**Ausgangsdaten**
◇ ◇ ◇

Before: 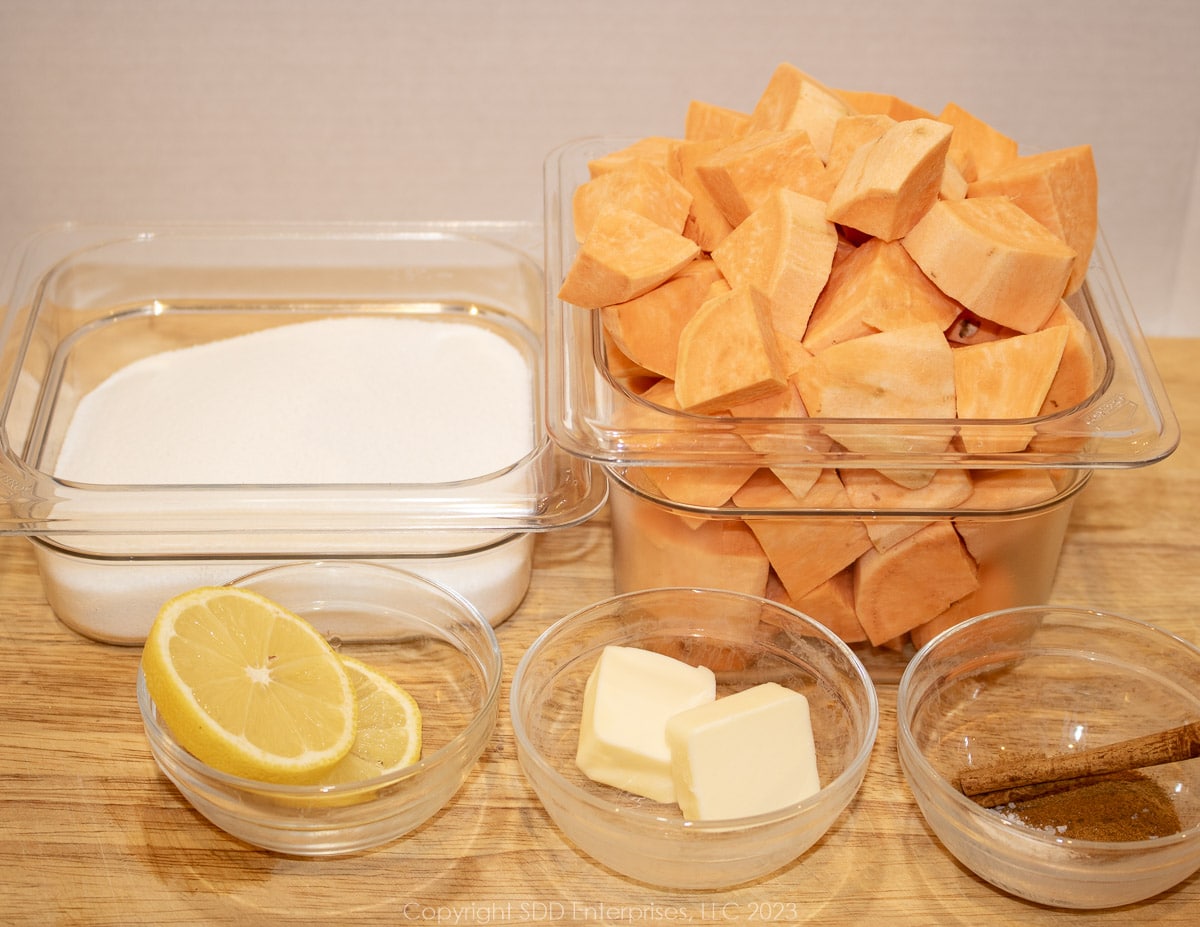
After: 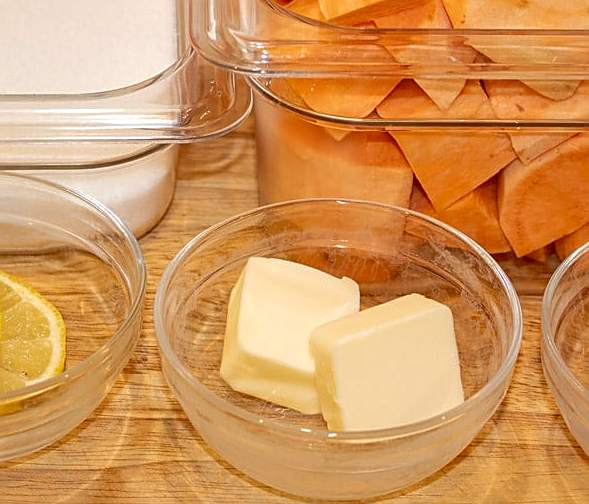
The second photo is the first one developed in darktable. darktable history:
local contrast: on, module defaults
crop: left 29.721%, top 42.048%, right 21.139%, bottom 3.498%
shadows and highlights: on, module defaults
sharpen: on, module defaults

◇ ◇ ◇

**Arbeitsanweisung**
Wandeln Sie die gesamten obigen Daten in eine Markdown-Tabelle mit den Spalten „Nr.“ und „Zeile“ um, wobei jede nichtleere Zeile fortlaufend nummeriert wird und Leerzeilen entfallen. Die Bilder selbst nehmen Sie nicht in die Antwort auf.

**Erwartete Antwort**
| Nr. | Zeile |
|---|---|
| 1 | Before:  |
| 2 | After:  |
| 3 | The second photo is the first one developed in darktable. darktable history: |
| 4 | local contrast: on, module defaults |
| 5 | crop: left 29.721%, top 42.048%, right 21.139%, bottom 3.498% |
| 6 | shadows and highlights: on, module defaults |
| 7 | sharpen: on, module defaults |